State commitment learning: training language models to distinguish computation from memory

Researchers have introduced state commitment learning, a new training objective that teaches language models to distinguish temporary computation from persistent memory. The method, called Counterfactual Erasure RL (CERL), rewards models only when answers remain correct after hidden thoughts are erased, reducing reliance on failed attempts and dead ends. In evaluations across mathematics, logic, scientific QA, and multi-turn tool use, CERL substantially decreased answer dependence on hidden thoughts without sacrificing accuracy, outperforming existing training approaches.

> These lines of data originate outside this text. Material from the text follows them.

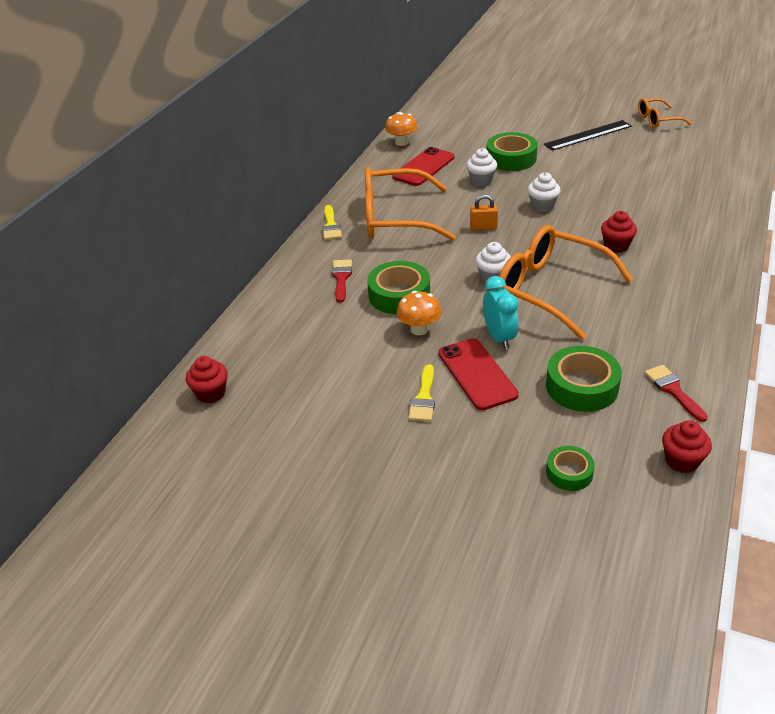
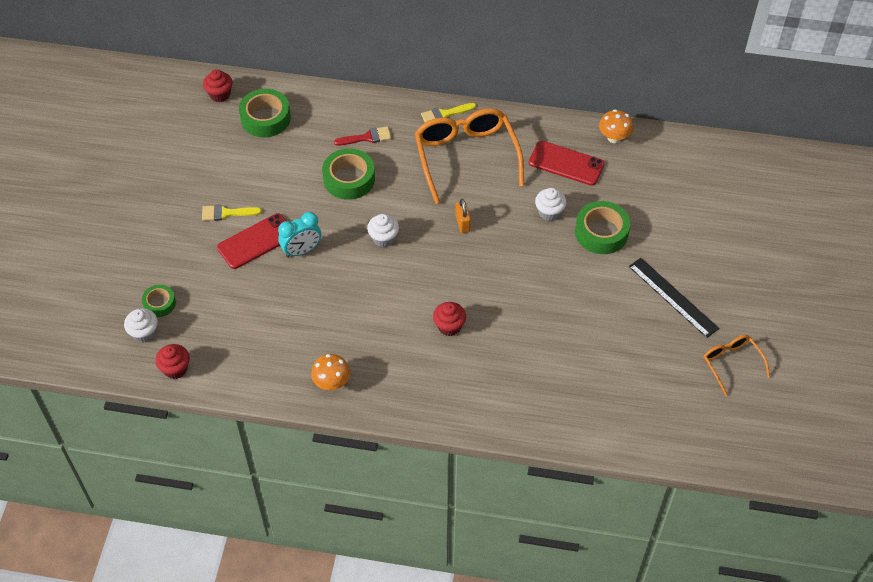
camera: 75 degrees right, 15 degrees up
(419, 329) = (305, 199): orange mushroom -> orange mushroom (332, 383)
(542, 206) = (510, 265): white cupcake -> white cupcake (144, 333)
(549, 290) = (371, 279): orange glasses -> none
(582, 386) = (249, 307): green tape -> green tape (265, 118)
(673, 390) = (250, 366): red brush -> none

arXiv:2606.05201v1 Announce Type: new Abstract: Reasoning language models do not distinguish tokens used for computation from tokens that constitute persistent state: once generated, all hidden thoughts remain in context and influence future predictions. As a result, downstream reasoning may depend on failed attempts, dead ends, and private scratch work that should not be safely relied on later. We recast this phenomenon as a new training objective, state commitment learning: training models to explicitly distinguish information that should be committed as persistent state from temporary computation that can be discarded. We define a counterfactual criterion, persistent-state sufficiency, which makes it trainable and measurable whether an answer remains usable after hidden thoughts are erased. We then propose Counterfactual Erasure RL CERL , which evaluates, under the same prefix, both a path that keeps hidden thoughts and a path that erases them, and gives reward only when the erasure path remains correct. We also introduce the Erasure Dependence Protocol and show across mathematics, long-chain logic, scientific QA, and multi-turn tool-use evaluation that CERL substantially reduces answer dependence on hidden thoughts without sacrificing accuracy, consistently outperforming correctness-only RL and long-answer SFT baselines.